Exercise:
Nothing in the records below may change; print them all exactly.

* * * * * * *

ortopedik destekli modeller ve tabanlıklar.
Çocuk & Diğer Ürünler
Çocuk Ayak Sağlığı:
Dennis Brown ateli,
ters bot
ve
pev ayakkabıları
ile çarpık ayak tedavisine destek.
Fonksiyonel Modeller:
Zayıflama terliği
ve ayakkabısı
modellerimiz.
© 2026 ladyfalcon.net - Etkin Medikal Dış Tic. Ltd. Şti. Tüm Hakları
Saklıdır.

* * * * * * *

Solution:
ortopedik destekli modeller ve tabanlıklar.
Çocuk & Diğer Ürünler
Çocuk Ayak Sağlığı:
Dennis Brown ateli,
ters bot
ve
pev ayakkabıları
ile çarpık ayak tedavisine destek.
Fonksiyonel Modeller:
Zayıflama terliği
ve ayakkabısı
modellerimiz.
© 2026 ladyfalcon.net - Etkin Medikal Dış Tic. Ltd. Şti. Tüm Hakları
Saklıdır.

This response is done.